Para O’Neill, “a frase ‘sacerdote pedófilo’ se converteu em parte habitual do jargão cultural cotidiano e faz que muitos, quando leram no jornal Independent (da Inglaterra) na semana passada que “mais de 10 mil crianças saíram à luz para dizer que foram violadas (por sacerdotes católicos), pensaram provavelmente, ‘sim, é possível’. Mas o certo é que isto não é verdade”.

O colunista explicou que das 10,776 acusações entre 1950 e 2002 contra 4,392 sacerdotes nos Estados Unidos, só 1,203 foram consideradas violações (estupros). O jornalista questionou a manipulação das cifras que faz o diário Independent e precisou que para o lobby ateu e anti-Papa “todo sacerdote é culpado daquilo que o acusam sem importar se ele assim foi julgado ou não por uma corte”.

O’Neill também sustenta que “em 2009 a imprensa irlandesa e britânica divulgou que ‘milhares de crianças foram estupradas’ por sacerdotes católicos e religiosos em escolas da Irlanda. A realidade é que 242 homens apresentaram 253 informes sobre abusos sexuais nestas escolas ante a Comissão que investiga o tema. Destas, só 68 resultaram ser estupros”.

“Uma vez mais, não todas as alegações resultaram em condenações. Alguns informes envolvem sacerdotes que já tinham morrido, e dos 253 informes resulta que 207 eram anteriores a 1969 e 46 deles às décadas de 70s e 80”.
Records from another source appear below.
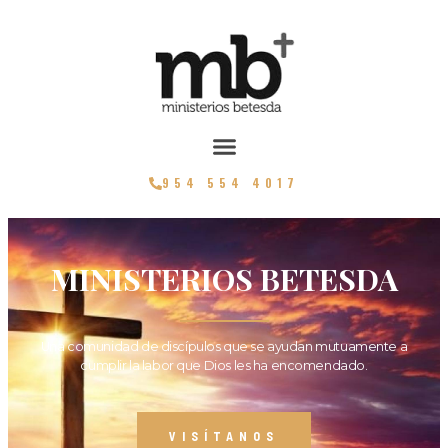
954 554 4017
MINISTERIOS BETESDA
Una comunidad de discípulos que se ayudan mutuamente a
cumplir la labor que Dios les ha encomendado.
VISÍTANOS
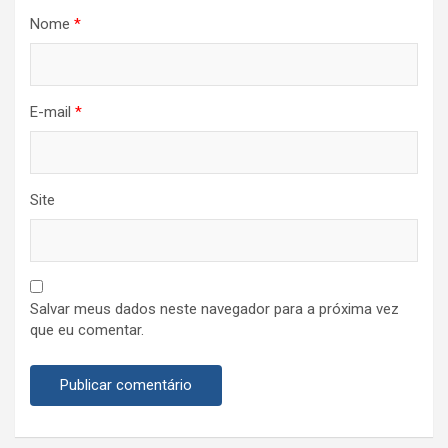
Nome
*
E-mail
*
Site
Salvar meus dados neste navegador para a próxima vez
que eu comentar.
“Como então 68 acusações sobre violação feitas contra o pessoal de escolas irlandesas em um período de 59 anos se podem traduzir em titulares que falam de milhares de estuprados?” questiona O’Neill e ele mesmo responde: “uma vez mais, tudo o que estava relacionado com golpes, abusos ou maus tratos –que sofreram milhares de irlandeses em escolas– foi colocado junto à palavra estupro, criando a imagem de ser uma instituição religiosa que estupra crianças diariamente”.

O editor do Telegraph Blogs e perito em religião, Damian Thompson, comentou a coluna de O’Neill e assinala que ele “nos fez um serviço ao escrever este artigo na véspera da visita do Papa (ao Reino Unido). E, por favor, não é necessário que me recordem os vis atos que foram cometidos contra crianças por alguns do clero católico. Eu os conheço. Eu escrevia artigos sobre o escândalo dos sacerdotes pedófilos no princípio dos anos 90 quando nem a Igreja nem a opinião pública parecia tão interessadas no tema”.

Por essa época, prossegue Thompson, “também eu escrevia ceticamente sobre o ‘ritual satânico do abuso’. Lembram disto? Para explicá-lo brevemente, muitas acusações sobre ‘abusos rituais’ resultaram ser infundadas. Entretanto, quem se negasse a ‘acreditar nas crianças’ era denunciado por apologia da pedofilia”.

Thompson assinala que “claramente uma pequena minoria de sacerdotes eram abusadores, enquanto que a evidência de adoradores do demônio e pedófilos é virtualmente inexistente” e acrescenta que nos anos 90 “os acadêmicos ou jornalistas que faziam perguntas estranhas sobre as bases empíricas das acusações de satanismo eram calados por um grupo cujos membros eram secularistas que odeiam a religião e protestantes extremistas. Podem me chamar de paranóico, mas parece que esta antiga aliança tornou novamente às andanças”.